_Task description_
Copy every line of the records below word for word, but leave out the pictures.

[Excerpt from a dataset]
____

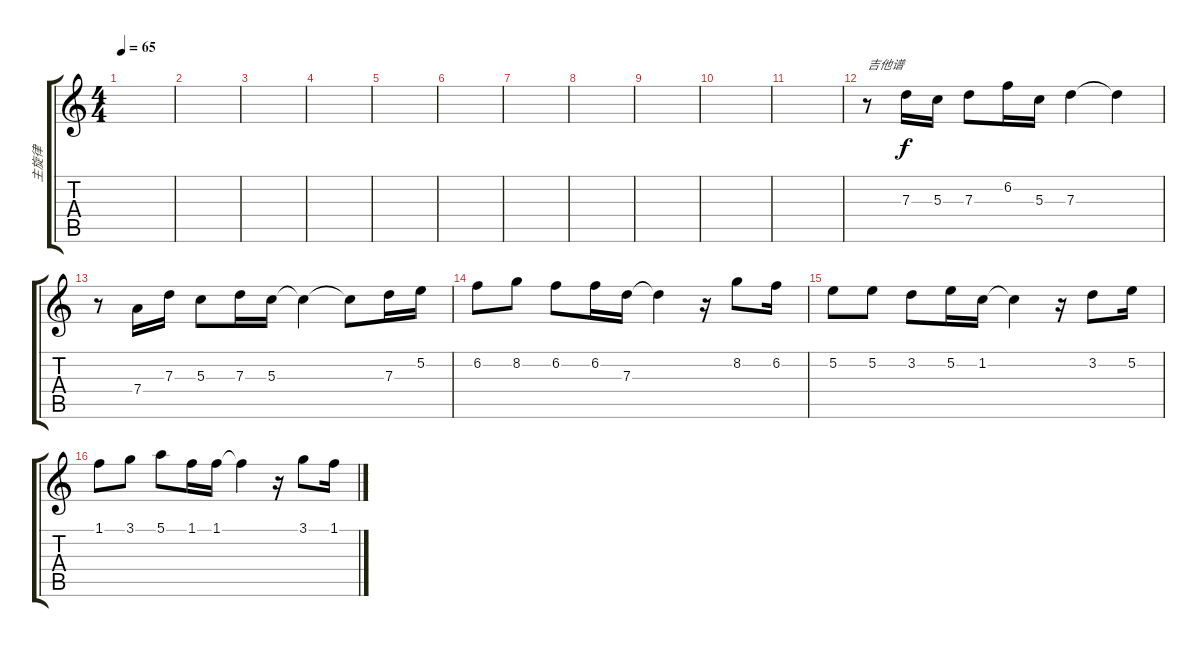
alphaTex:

\track ("主旋律" "主旋律") {instrument overdrivenguitar}
\staff {score tabs}
\tuning (E4 B3 G3 D3 A2 E2) {hide}
\ts (4 4)
\tempo 65
\clef g2
\ks c
|
|
|
|
|
|
|
|
|
|
|
r.8{txt "吉他谱"} 7.3.16 5.3.16 7.3.8 6.2.16 5.3.16 7.3.4 7.3{t}.4 |
r.8 7.4.16 7.3.16 5.3.8 7.3.16 5.3.16 5.3{t}.4 5.3{t}.8 7.3.16 5.2.16 |
6.2.8 8.2.8 6.2.8 6.2.16 7.3.16 7.3{t}.4 r.16 8.2.8 6.2.16 |
5.2.8 5.2.8 3.2.8 5.2.16 1.2.16 1.2{t}.4 r.16 3.2.8 5.2.16 |
1.1.8 3.1.8 5.1.8 1.1.16 1.1.16 1.1{t}.4 r.16 3.1.8 1.1.16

____

_Answer in full_
alphaTex:

\track ("主旋律" "主旋律") {instrument overdrivenguitar}
\staff {score tabs}
\tuning (E4 B3 G3 D3 A2 E2) {hide}
\ts (4 4)
\tempo 65
\clef g2
\ks c
|
|
|
|
|
|
|
|
|
|
|
r.8{txt "吉他谱"} 7.3.16 5.3.16 7.3.8 6.2.16 5.3.16 7.3.4 7.3{t}.4 |
r.8 7.4.16 7.3.16 5.3.8 7.3.16 5.3.16 5.3{t}.4 5.3{t}.8 7.3.16 5.2.16 |
6.2.8 8.2.8 6.2.8 6.2.16 7.3.16 7.3{t}.4 r.16 8.2.8 6.2.16 |
5.2.8 5.2.8 3.2.8 5.2.16 1.2.16 1.2{t}.4 r.16 3.2.8 5.2.16 |
1.1.8 3.1.8 5.1.8 1.1.16 1.1.16 1.1{t}.4 r.16 3.1.8 1.1.16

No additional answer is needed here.